- Tarefas -
- A) No texto sobre a gramática do português brasileiro, o que sustentam os defensores da hipótese da deriva?
- B) Prossiga com o texto sobre a gramática do português brasileiro, começando logo após a última frase apresentada.

- Texto de origem -
- - - -
A principal questão que aquele texto levantava é se já poderia comprovar a emergência de uma língua brasileira em oposição à língua portuguesa tradicional, ou se a língua aqui falada permaneceria lusitana, especialmente num contexto, digamos assim, ideológico, em que, muitas vezes, o perfil da gramática normativa praticada no Brasil vinha sendo ditado (e talvez venha sendo ainda), em grande parte, pela tradição portuguesa.

 

Em sua discussão do assunto, Tarallo argumenta que, no final do século XIX, a gramática do Português Brasileiro exibe diferenças estruturais em relação à do Português Europeu. Evidências quantitativas apontam para a ocorrência de “mudanças dramáticas” na virada do século XIX para o XX, deixando claro, então, que uma gramática brasileira, ou uma variedade especificamente brasileira, de fato emergiu com sua própria configuração, diferenciando-se radicalmente da variedade lusitana.

 

Conquanto não pareça pairar quaisquer dúvidas sobre a emergência de uma gramática brasileira específica, a discussão desse assunto tem se polarizado em torno da defesa da chamada hipótese da deriva e da defesa da chamada hipótese do contato. Os defensores da primeira posição sustentam que todas as marcas gramaticais do Português Brasileiro já existiam na língua falada em Portugal. Já os defensores da segunda posição sustentam que as características gramaticais do Português Brasileiro, especialmente das variedades populares, emergiram em consequência de contato do Português com as línguas indígenas e africanas.

 

Um dos objetivos deste número monográfico é traçar um panorama tão geral quanto possível, em face das limitações naturais do espaço, da descrição de variedades do mundo lusófono, retomando alguns aspectos que comprovam diferentes gramáticas de um e de outro lado do Atlântico e retomando outros que apontam para aspectos inovadores que possam motivar essa diferenciação em função do contato linguístico do Português Brasileiro com línguas indígenas e africanas.

 

O outro objetivo deste número está vinculado à aplicação de aspectos variados da descrição à formulação de princípios que possam guiar uma gramática de referência do português, questionando-se, por um lado, como a análise cientificamente fundamentada pode se converter num discurso sobre as regras efetivamente em uso e, por outro, o grau em que aspectos relevantes da descrição do fenômeno abordado estejam próximos ou distantes do modo como o mesmo fenômeno é apresentado nas gramáticas prescritivas.
- - - -
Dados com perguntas
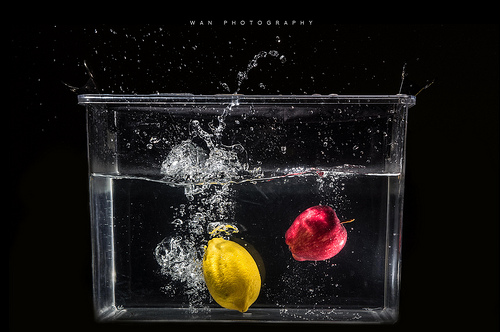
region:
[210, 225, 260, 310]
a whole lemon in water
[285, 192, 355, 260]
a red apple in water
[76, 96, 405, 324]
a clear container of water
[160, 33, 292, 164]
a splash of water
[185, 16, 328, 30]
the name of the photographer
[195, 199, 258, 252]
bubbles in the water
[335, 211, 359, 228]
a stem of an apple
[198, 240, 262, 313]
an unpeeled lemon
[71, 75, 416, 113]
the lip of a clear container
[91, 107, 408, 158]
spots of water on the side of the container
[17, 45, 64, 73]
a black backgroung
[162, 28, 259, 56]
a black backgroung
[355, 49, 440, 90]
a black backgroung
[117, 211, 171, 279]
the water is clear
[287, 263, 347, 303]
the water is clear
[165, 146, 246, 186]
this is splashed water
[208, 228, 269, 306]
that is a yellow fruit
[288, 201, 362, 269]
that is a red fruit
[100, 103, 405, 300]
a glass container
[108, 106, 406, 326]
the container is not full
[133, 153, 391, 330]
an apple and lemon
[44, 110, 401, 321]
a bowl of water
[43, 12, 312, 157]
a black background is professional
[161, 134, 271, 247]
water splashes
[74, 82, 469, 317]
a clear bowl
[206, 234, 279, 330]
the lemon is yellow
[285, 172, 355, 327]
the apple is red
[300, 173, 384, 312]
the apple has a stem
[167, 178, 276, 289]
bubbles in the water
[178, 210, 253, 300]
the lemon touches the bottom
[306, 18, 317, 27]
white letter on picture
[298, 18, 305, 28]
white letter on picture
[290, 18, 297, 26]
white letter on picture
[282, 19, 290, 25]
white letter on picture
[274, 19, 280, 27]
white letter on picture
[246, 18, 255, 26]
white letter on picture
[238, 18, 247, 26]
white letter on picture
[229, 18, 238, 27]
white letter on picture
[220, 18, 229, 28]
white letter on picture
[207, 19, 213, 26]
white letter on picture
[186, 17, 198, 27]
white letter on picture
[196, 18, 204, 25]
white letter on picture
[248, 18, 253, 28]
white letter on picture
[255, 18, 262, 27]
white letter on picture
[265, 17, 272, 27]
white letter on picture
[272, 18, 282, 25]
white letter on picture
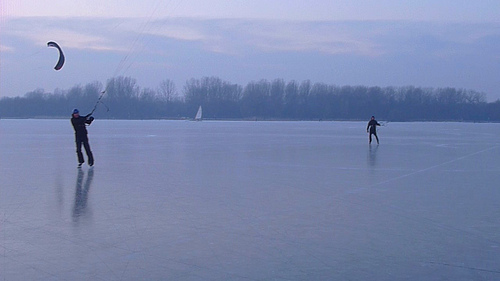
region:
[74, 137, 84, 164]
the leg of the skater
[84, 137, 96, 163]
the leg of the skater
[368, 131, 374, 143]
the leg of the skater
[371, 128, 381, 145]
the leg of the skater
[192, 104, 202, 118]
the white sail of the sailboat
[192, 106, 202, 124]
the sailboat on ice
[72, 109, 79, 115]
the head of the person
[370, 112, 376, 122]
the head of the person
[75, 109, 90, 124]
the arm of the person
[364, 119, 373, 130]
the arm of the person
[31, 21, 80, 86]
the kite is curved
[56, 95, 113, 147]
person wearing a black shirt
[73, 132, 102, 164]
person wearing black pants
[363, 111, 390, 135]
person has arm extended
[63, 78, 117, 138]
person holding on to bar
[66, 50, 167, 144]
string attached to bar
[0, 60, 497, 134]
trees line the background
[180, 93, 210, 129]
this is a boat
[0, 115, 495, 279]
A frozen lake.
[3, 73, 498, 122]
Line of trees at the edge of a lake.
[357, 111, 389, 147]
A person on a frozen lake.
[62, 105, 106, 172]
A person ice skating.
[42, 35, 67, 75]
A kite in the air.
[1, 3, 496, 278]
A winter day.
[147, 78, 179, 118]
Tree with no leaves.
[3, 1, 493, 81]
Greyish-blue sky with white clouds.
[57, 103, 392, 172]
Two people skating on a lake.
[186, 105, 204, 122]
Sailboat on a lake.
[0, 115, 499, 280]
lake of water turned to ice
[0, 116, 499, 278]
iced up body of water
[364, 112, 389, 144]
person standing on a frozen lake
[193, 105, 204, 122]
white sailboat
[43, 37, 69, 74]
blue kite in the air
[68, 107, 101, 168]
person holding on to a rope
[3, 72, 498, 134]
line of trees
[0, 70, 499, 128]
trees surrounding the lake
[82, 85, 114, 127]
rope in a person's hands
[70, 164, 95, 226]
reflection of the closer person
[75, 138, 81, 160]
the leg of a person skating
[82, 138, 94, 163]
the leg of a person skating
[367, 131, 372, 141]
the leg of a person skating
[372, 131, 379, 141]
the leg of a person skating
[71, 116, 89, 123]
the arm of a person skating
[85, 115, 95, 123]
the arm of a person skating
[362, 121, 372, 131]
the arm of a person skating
- - - -
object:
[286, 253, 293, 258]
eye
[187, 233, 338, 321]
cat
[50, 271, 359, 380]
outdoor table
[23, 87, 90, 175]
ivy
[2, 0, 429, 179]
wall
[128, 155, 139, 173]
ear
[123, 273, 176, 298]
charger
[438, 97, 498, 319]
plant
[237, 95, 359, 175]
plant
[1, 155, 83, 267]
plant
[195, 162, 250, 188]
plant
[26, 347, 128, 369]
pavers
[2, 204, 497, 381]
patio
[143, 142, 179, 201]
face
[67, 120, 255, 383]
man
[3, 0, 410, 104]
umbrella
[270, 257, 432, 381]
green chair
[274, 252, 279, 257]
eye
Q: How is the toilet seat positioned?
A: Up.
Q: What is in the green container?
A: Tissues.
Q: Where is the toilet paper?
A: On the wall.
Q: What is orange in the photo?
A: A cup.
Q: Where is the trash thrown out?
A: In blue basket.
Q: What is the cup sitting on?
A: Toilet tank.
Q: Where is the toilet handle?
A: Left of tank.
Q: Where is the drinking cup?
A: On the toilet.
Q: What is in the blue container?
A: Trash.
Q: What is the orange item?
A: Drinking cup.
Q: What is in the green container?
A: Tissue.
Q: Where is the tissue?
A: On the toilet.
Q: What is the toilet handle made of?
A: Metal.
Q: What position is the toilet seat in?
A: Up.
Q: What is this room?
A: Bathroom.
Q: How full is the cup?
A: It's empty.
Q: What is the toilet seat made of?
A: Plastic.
- - - -
- Respostas às tarefas -
- A) Que todas as marcas gramaticais do Português Brasileiro já existiam na língua falada em Portugal.

- B)
 

Esse segundo tipo de objetivo responde por um anseio de revisão do conceito tradicional de gramática, iniciada no Brasil, principalmente na década de 80, com a Nova gramática do português contemporâneo de Cunha & Cintra (1985), com a Gramática descritiva do português de Perini (1996), com a Moderna Gramática Portuguesa de Bechara (1999) e, em Portugal, com Gramática da língua portuguesa de Mateus et al. (1983); seus reflexos mais recentes se fazem sentir na Gramática de usos de Neves (2000), na Gramática da língua portuguesa de Vilela & Koch (2001), na Nova gramática do Português Brasileiro de Castilho (2010), na Gramática do Português Brasileiro de Perini (2010), na Gramática pedagógica do Português Brasileiro de Bagno (2012) e no debate organizado por Neves & Galvão no livro Gramáticas contemporâneas do português: com a palavra os autores (2014).

 

Estabelecidos esses dois eixos principais, diferentes, mas inter-relacionados, convidei especialistas com suficiente prestígio científico e acadêmico na pesquisa em língua portuguesa, que, em sua maioria, aceitaram participar fornecendo contribuições diversas, que, desde já, reputo extremamente relevantes.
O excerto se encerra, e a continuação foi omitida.